Each line that includes the word "estimate" should be copied from the records.

→ EXERCISE MATERIAL
═══

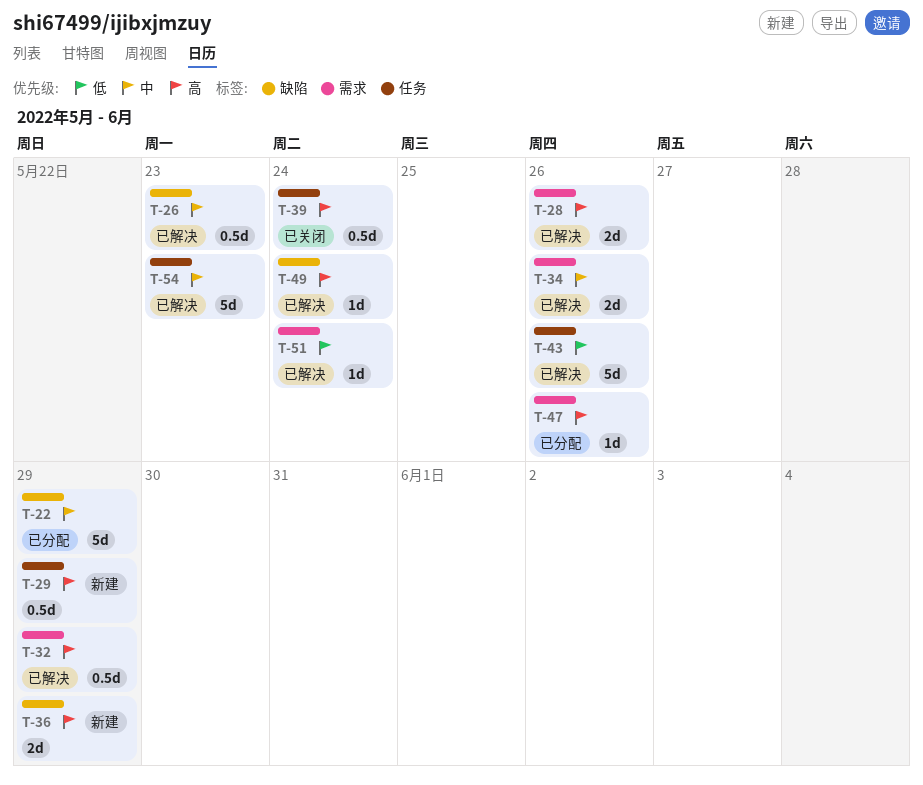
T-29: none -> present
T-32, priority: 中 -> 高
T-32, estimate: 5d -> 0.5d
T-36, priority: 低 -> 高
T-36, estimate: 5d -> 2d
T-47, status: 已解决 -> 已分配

═══

→ WRITTEN SOLUTION
T-32, estimate: 5d -> 0.5d
T-36, estimate: 5d -> 2d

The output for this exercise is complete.